Don Stauffer in Minnesota

  • Member since
    May, 2017
Posted by Thiago Pacheco on Sunday, May 21, 2017 9:29 PM

That is an interesting discussion, which made me recall, I think, Bruce Dickinson comparing singing for Iron Maiden and flying their aircraft on tour. He said something along the lines of "there's nothing subjective about flying: you have the aircraft, the destination, the route, and your job is to get there safely". I don't think airline passengers want more excitement than getting to their destinations quickly. I recently watched a John Wayne flick in which he is a co-pilot in a DC-6 (I think) and has to act like a drill sargeant towards the pilot when an engine blows up. He also talks to the passangers and tries to calm then. Statisticaly, flying in those old propliners was a much more "thrilling" proposition than today's modern jetliners. Nowadays, flying is safer than taking an elevator (thankfully!). That is part of the answer, I think, why most of modeling is military related. I always attend a local modeling show and the rates are mostly the same: the majority of aircraft are military, and among them, most are "historical" aircraft. Not only you have fewer kits of new fighters such as F-22's and F-35's (when compared to 109's, Thunderbolts and Spitfires), but they also don't have much story to tell. For every dozen warbirds, though, there is one new state of the art 5th generation fighter kit built by the modeler whose interest is just that: the awesome design and technology of the new fighters.

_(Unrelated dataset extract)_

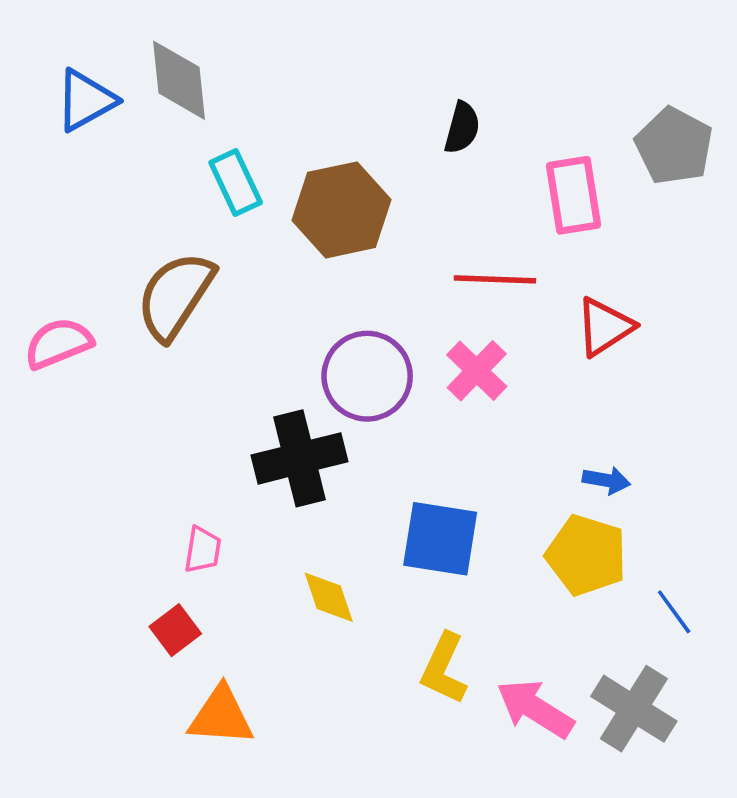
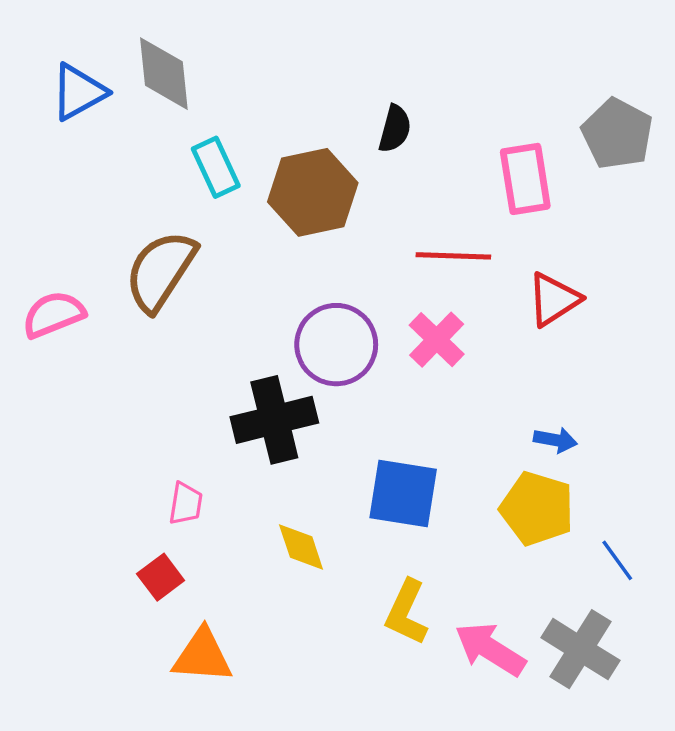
black semicircle: (462, 128) -> (395, 129), moved

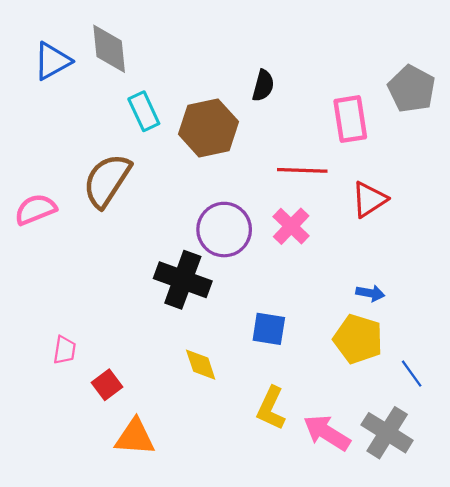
black cross: (274, 420) -> (183, 280), turned 34
blue square: (403, 493) -> (269, 329), size x0.7
pink trapezoid: (186, 504) -> (65, 350), moved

That brings us to a question: why do we build what we build? And the question is two-fold: why do so many P-51 kits get built? I think that most of us like the stories of courage involved as well as its undeniably gorgeous lines. Also, the unbelievable variety of colour schemes available: checkers, stripes, nose-art, natural metal, olive drab...but the stories, they're always there. You may choose a particular P-51 scheme only for its looks - but you'll end up knowing a little bit about it in the process. I can only speak for myself, but most of the kits I built had to do with the "subject story". For instance, I always liked the looks of the F-105 - but being a warbird man, I only felt the urge to build it after reading about the Wild Weasel missions in Vietnam. That was flat out crazy - I had to have one on the display cabinet. On a funny (I think) sidenote: a friend of mine who likes airplanes but doesn't know much about them asked, after looking at the completed model: "that's Maverick's dad airplane, isn't it?"

And airline modelers? Maybe they like the looks of them, as well as the mission: getting there safely and on time. Also, LOTS of color schemes available! 

  • Member since
    November, 2009
  • From: Twin Cities of Minnesota
Posted by Don Stauffer on Monday, May 22, 2017 9:51 AM

Thiago Pacheco

And airline modelers? Maybe they like the looks of them, as well as the mission: getting there safely and on time. Also, LOTS of color schemes available! 

 

I think one of the reasons is that it brings back memories- you can go back home again.  I remember when my dad took the family on Sunday drives (he was no Sunday driver- while he did have a day job he was also a professional race car driver).  Our Sunday drives often took us past Detroit City Airport, where we gaped at those big new silver airliners (DC-3s).  Dad's idea of quality time with me was taking me to airports with him, then let me wander around gawking at airplanes while he hanger-flew with buddies.  So, while I do model contemporary civil aircraft, my favorites are vintage ones.